● **About this exercise**: Your response is a verbatim copy of the listing, stripped of its images.

● **Data records**:
==*==

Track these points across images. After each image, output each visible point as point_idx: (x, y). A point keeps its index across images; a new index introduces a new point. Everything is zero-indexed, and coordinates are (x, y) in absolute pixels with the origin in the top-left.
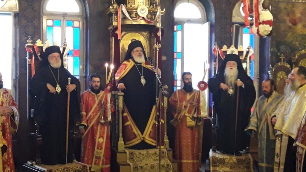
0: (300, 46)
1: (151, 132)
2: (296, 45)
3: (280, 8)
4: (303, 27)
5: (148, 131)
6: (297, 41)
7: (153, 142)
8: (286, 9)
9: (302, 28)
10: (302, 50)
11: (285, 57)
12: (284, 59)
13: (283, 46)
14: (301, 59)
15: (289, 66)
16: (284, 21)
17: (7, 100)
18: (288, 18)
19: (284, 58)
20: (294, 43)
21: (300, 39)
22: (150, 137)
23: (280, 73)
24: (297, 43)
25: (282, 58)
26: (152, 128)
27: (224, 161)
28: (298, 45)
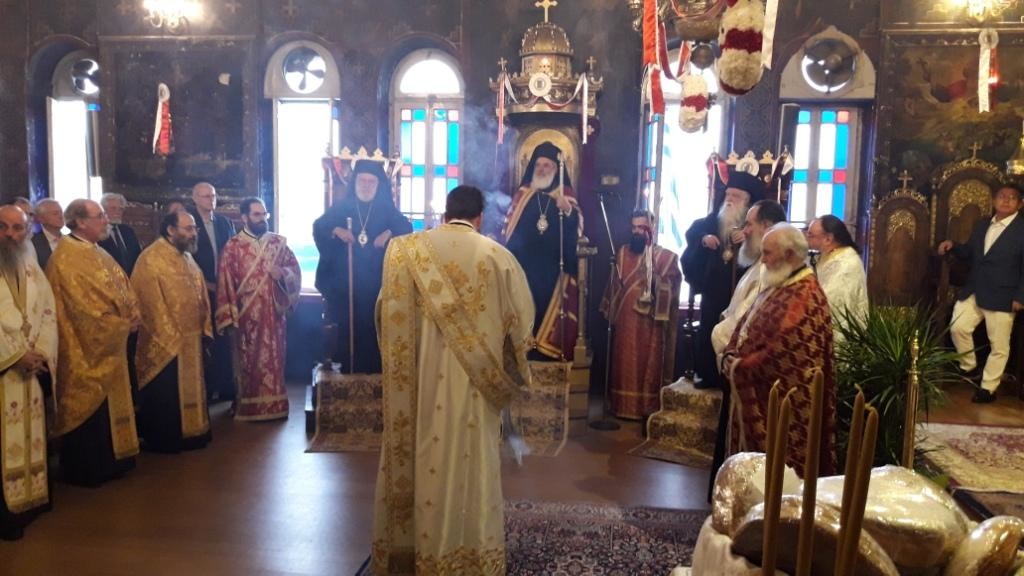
0: (958, 152)
1: (551, 333)
2: (947, 149)
3: (907, 61)
4: (967, 105)
5: (545, 330)
6: (951, 139)
7: (554, 352)
8: (922, 63)
9: (964, 108)
10: (963, 159)
11: (912, 176)
12: (908, 181)
13: (911, 152)
14: (957, 183)
15: (923, 198)
16: (916, 94)
17: (273, 255)
18: (929, 84)
19: (911, 179)
20: (942, 143)
21: (960, 133)
22: (550, 343)
23: (898, 214)
24: (950, 144)
25: (905, 178)
26: (554, 325)
27: (688, 402)
28: (951, 150)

==*==

● **Response below**:
Track these points across images. After each image, output each visible point as point_idx: (x, y). A point keeps its index across images; a new index introduces a new point. Everything is zero-indexed, and coordinates are (x, y) in absolute pixels with the origin in the top-left.
0: (300, 46)
1: (151, 132)
2: (296, 45)
3: (280, 8)
4: (303, 27)
5: (148, 131)
6: (297, 41)
7: (153, 142)
8: (286, 9)
9: (302, 28)
10: (302, 50)
11: (285, 57)
12: (284, 59)
13: (283, 46)
14: (301, 59)
15: (289, 66)
16: (284, 21)
17: (7, 100)
18: (288, 18)
19: (284, 58)
20: (294, 43)
21: (300, 39)
22: (150, 137)
23: (280, 73)
24: (297, 43)
25: (282, 58)
26: (152, 128)
27: (224, 161)
28: (298, 45)
0: (958, 152)
1: (551, 333)
2: (947, 149)
3: (907, 61)
4: (967, 105)
5: (545, 330)
6: (951, 139)
7: (554, 352)
8: (922, 63)
9: (964, 108)
10: (963, 159)
11: (912, 176)
12: (908, 181)
13: (911, 152)
14: (957, 183)
15: (923, 198)
16: (916, 94)
17: (273, 255)
18: (929, 84)
19: (911, 179)
20: (942, 143)
21: (960, 133)
22: (550, 343)
23: (898, 214)
24: (950, 144)
25: (905, 178)
26: (554, 325)
27: (688, 402)
28: (951, 150)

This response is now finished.